Nach Guttenberg: Das falsche Maß

Guttenbergs aufgeblasenes Werk ist die Fälschung eines akademischen Betrügers. Koch-Mehrin fertigte eine Karrieredissertation und schrieb dafür aus Historikerhandbüchern ab ohne zu kennzeichnen. Für den Doktorentzug mag das reichen – auch für den Rücktritt?

Europa als Gedanke, Gewissheit und Realität könnte, am Ende dieser Stufenleiter angelangt und auf dem Weg zur Tradition, zum Scheitelpunkt zwischen Konservatismus und Moderne werden. So tönt es, zwischen Leitern, Scheiteln und Stufen, wenn Karl-Theodor zu Guttenberg seine Dissertation mit Gewissheiten und Gedanken füllt, die ausnahmsweise eigene sind. Politikersprech. Nun sind von dem Gescheiterten erstmals ein paar demütige Worte zu hören. Manches klingt ehrlich. Eine Wohltat.

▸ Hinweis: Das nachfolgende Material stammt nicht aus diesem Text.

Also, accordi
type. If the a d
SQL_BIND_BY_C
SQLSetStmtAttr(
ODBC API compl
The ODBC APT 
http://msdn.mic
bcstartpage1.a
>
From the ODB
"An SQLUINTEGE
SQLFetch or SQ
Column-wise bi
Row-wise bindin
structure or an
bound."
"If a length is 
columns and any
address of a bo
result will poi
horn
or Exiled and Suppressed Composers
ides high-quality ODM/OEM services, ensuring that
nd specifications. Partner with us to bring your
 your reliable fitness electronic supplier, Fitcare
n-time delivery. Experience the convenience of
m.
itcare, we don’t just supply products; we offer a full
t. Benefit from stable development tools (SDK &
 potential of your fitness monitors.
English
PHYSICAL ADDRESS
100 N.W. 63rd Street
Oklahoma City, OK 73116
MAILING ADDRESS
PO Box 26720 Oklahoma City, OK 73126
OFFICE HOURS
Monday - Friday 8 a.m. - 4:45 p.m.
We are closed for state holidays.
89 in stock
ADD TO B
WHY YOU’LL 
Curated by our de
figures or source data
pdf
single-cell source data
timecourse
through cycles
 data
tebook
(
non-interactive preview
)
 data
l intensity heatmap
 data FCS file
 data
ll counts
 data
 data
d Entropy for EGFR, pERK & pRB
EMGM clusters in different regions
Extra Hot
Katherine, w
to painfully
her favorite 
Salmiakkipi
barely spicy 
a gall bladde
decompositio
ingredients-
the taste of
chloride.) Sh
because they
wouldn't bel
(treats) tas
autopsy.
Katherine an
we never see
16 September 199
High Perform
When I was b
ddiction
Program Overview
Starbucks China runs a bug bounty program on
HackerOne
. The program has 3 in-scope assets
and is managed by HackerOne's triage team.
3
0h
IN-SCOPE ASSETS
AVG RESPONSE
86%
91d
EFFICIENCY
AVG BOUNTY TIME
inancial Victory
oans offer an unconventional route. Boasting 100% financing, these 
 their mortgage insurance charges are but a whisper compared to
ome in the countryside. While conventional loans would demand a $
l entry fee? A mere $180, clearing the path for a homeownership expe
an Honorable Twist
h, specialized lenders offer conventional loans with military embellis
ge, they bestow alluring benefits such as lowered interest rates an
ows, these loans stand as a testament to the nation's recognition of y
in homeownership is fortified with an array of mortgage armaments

Liefe nicht noch ein Ermittlungsverfahren gegen den Edelmann, er hätte allen Anspruch darauf, in seine private Freiherrenrolle zurückzukehren, nicht promoviert, doch ausgestattet mit Insignien, die andere herbeisehnen, Familie, Geld, Schönheit, Bildung, einem großen Namen. Doch mit Silvana Koch-Mehrin steht die nächste Kandidatin zur universitären Nachprüfung an; in der begründeten Sorge, sie nicht zu bestehen, gab sie jetzt alle politischen Ämter auf, nur ihr Mandat will sie behalten. Weitere Politiker könnten folgen. Wäre es anders, es bliebe den Hochschulen überlassen, Konsequenzen zu ziehen. So aber bleibt der Doktortitel politisch, und wir, Wähler und Publikum, müssen uns Gedanken machen, welchen Wert wir ihm und seinem Verlust beimessen wollen.

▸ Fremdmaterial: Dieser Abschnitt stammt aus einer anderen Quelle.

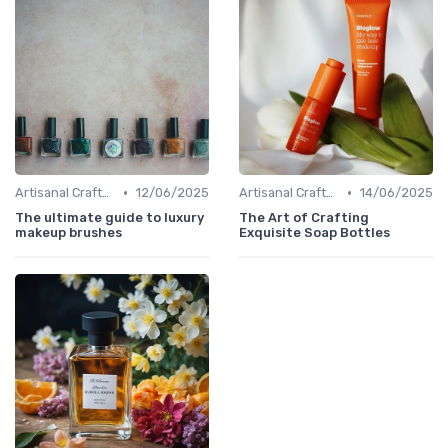
•
•
Artisanal Craftsmanship
12/06/2025
Artisanal Craftsmanship
14/06/2025
The ultimate guide to luxury
The Art of Crafting
makeup brushes
Exquisite Soap Bottles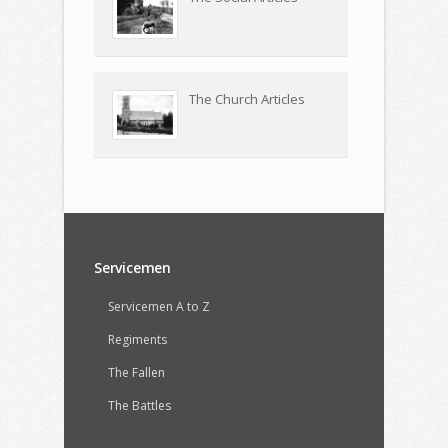
The Church Articles
Servicemen
Servicemen A to Z
Regiments
The Fallen
The Battles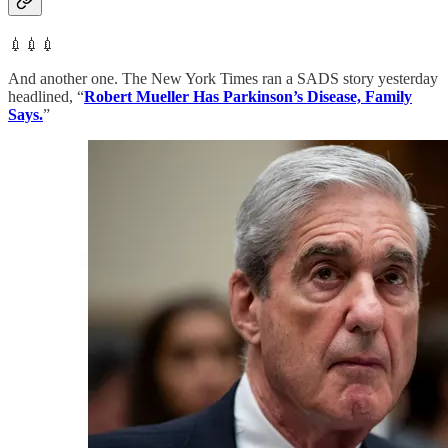
💉💉💉
And another one. The New York Times ran a SADS story yesterday
headlined, “
Robert Mueller Has Parkinson’s Disease, Family
Says.
”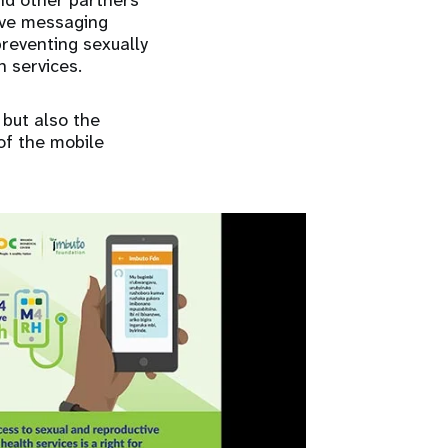
nd other partners
ive messaging
reventing sexually
 services.
but also the
of the mobile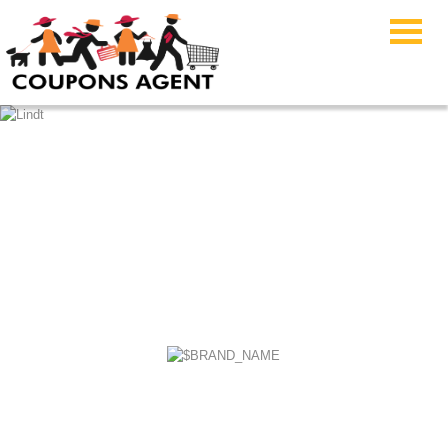
FYB JEWELRY
Coupons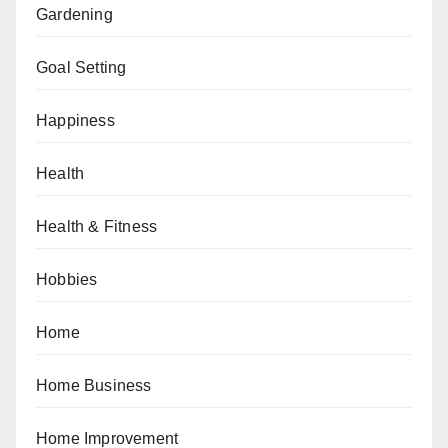
Gardening
Goal Setting
Happiness
Health
Health & Fitness
Hobbies
Home
Home Business
Home Improvement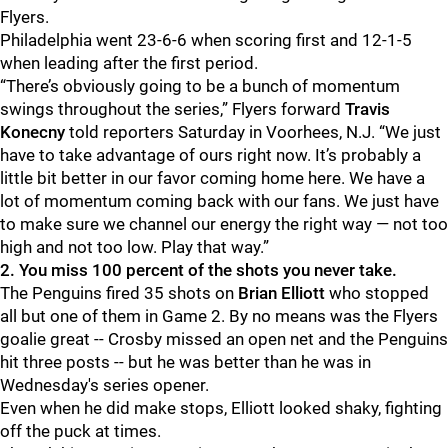
Flyers.
Philadelphia went 23-6-6 when scoring first and 12-1-5
when leading after the first period.
“There’s obviously going to be a bunch of momentum
swings throughout the series,” Flyers forward
Travis
Konecny
told reporters Saturday in Voorhees, N.J. “We just
have to take advantage of ours right now. It’s probably a
little bit better in our favor coming home here. We have a
lot of momentum coming back with our fans. We just have
to make sure we channel our energy the right way — not too
high and not too low. Play that way.”
2. You miss 100 percent of the shots you never take.
The Penguins fired 35 shots on
Brian Elliott
who stopped
all but one of them in Game 2. By no means was the Flyers
goalie great -- Crosby missed an open net and the Penguins
hit three posts -- but he was better than he was in
Wednesday's series opener.
Even when he did make stops, Elliott looked shaky, fighting
off the puck at times.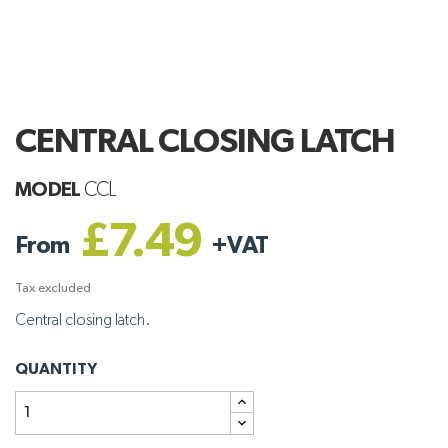
CENTRAL CLOSING LATCH
MODEL
CCL
£7.49
From
+
VAT
Tax excluded
Central closing latch.
QUANTITY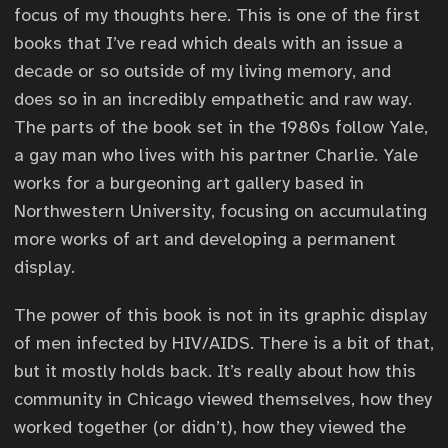
focus of my thoughts here. This is one of the first
books that I’ve read which deals with an issue a
decade or so outside of my living memory, and
does so in an incredibly empathetic and raw way.
The parts of the book set in the 1980s follow Yale,
a gay man who lives with his partner Charlie. Yale
works for a burgeoning art gallery based in
Northwestern University, focusing on accumulating
more works of art and developing a permanent
display.
The power of this book is not in its graphic display
of men infected by HIV/AIDS. There is a bit of that,
but it mostly holds back. It’s really about how this
community in Chicago viewed themselves, how they
worked together (or didn’t), how they viewed the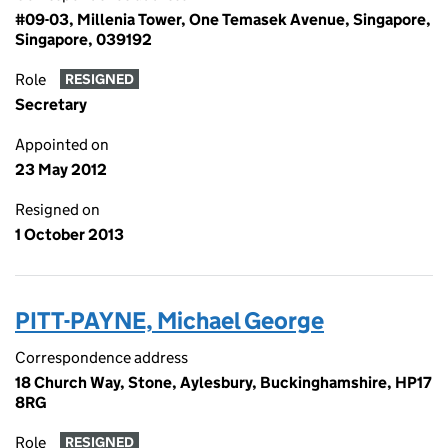
#09-03, Millenia Tower, One Temasek Avenue, Singapore,
Singapore, 039192
Role
RESIGNED
Secretary
Appointed on
23 May 2012
Resigned on
1 October 2013
PITT-PAYNE, Michael George
Correspondence address
18 Church Way, Stone, Aylesbury, Buckinghamshire, HP17
8RG
Role
RESIGNED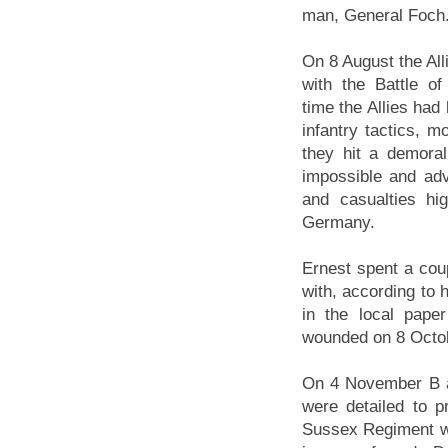
man, General Foch
On 8 August the All
with the Battle o
time the Allies had
infantry tactics, m
they hit a demor
impossible and adv
and casualties hi
Germany.
Ernest spent a cou
with, according to 
in the local pape
wounded on 8 Octo
On 4 November B a
were detailed to p
Sussex Regiment w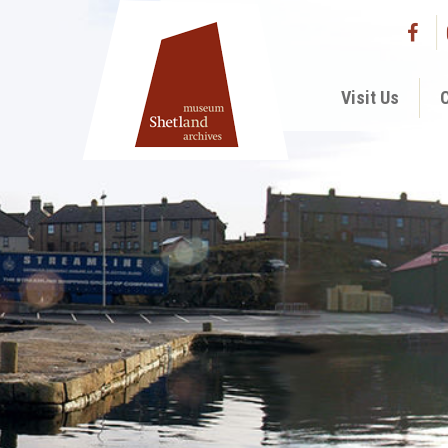
Visit Us
C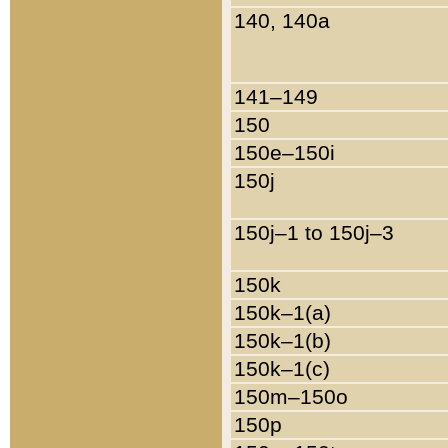
140, 140a
141–149
150
150e–150i
150j
150j–1 to 150j–3
150k
150k–1(a)
150k–1(b)
150k–1(c)
150m–150o
150p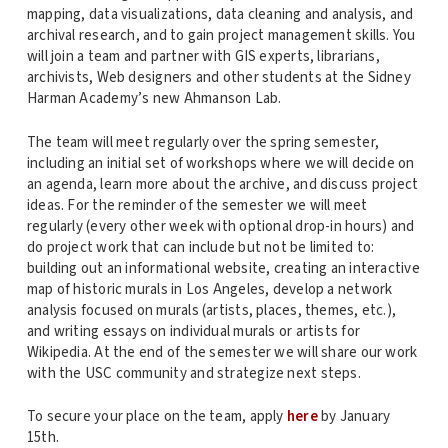
mapping, data visualizations, data cleaning and analysis, and
archival research, and to gain project management skills. You
will join a team and partner with GIS experts, librarians,
archivists, Web designers and other students at the Sidney
Harman Academy’s new Ahmanson Lab.
The team will meet regularly over the spring semester,
including an initial set of workshops where we will decide on
an agenda, learn more about the archive, and discuss project
ideas. For the reminder of the semester we will meet
regularly (every other week with optional drop-in hours) and
do project work that can include but not be limited to:
building out an informational website, creating an interactive
map of historic murals in Los Angeles, develop a network
analysis focused on murals (artists, places, themes, etc.),
and writing essays on individual murals or artists for
Wikipedia. At the end of the semester we will share our work
with the USC community and strategize next steps.
To secure your place on the team, apply
here
by January
15th.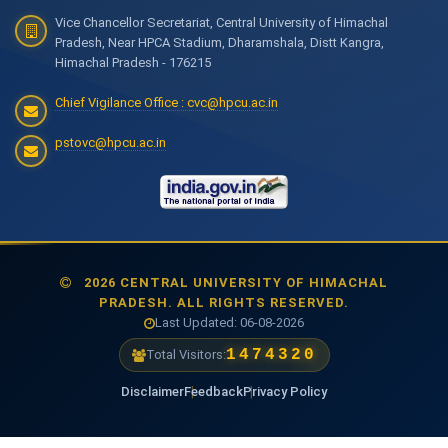
Vice Chancellor Secretariat, Central University of Himachal
Pradesh, Near HPCA Stadium, Dharamshala, Distt Kangra,
Himachal Pradesh - 176215
Chief Vigilance Office : cvc@hpcu.ac.in
pstovc@hpcu.ac.in
2026 CENTRAL UNIVERSITY OF HIMACHAL
PRADESH. ALL RIGHTS RESERVED.
Last Updated: 06-08-2026
1474320
Total Visitors:
Disclaimer
Feedback
Privacy Policy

Wie war noch mal das verunglückte Wort von Angela Merkel, die keinen wissenschaftlichen Mitarbeiter berufen haben wollte? Eine Äußerung zur Unzeit, typisch für die in Gefühlsfragen Ungeschickte, doch mit berechtigtem Kern. Es darf uns herzlich egal sein, ob Promovierte oder Nichtgraduierte uns vertreten, ob Handwerksmeister oder Hotelfachfrau, ob in Parlament oder Exekutive. Es gibt viele, die hervorragend denken und vieles wissen, ohne sich dieser Verzicht fordernden akademischen Klausur unterzogen zu haben. Merkel hat keinen wissenschaftlichen Mitarbeiter berufen, und wir haben keinen gewählt.

Der Titel darf also gleichgültig sein, nicht aber, wie man zu ihm gelangte, nicht, wie man ihn verteidigt. So sehr sich die Fälle Guttenberg und Koch-Mehrin glichen, zweier ästhetischer, angenehm formulierender Erscheinungen mit dem Hang, es dabei zu belassen – hier trennte sie Wesentliches. Der hypertrophe Guttenberg schalt seine Gegner, nannte die Vorwürfe abstrus, beschwindelte den Bundestag und, besonders beschämend, lenkte mit toten Soldaten vom eigenen Versagen ab. Von Koch-Mehrin dagegen hörte man bis zu ihrer Rücktrittserklärung kein Wort. Wer sich kleiner macht, verkürzt die Fallhöhe und dämpft den Aufprall. Guttenberg indes wollte immer nur nach oben; auch noch im Skandal.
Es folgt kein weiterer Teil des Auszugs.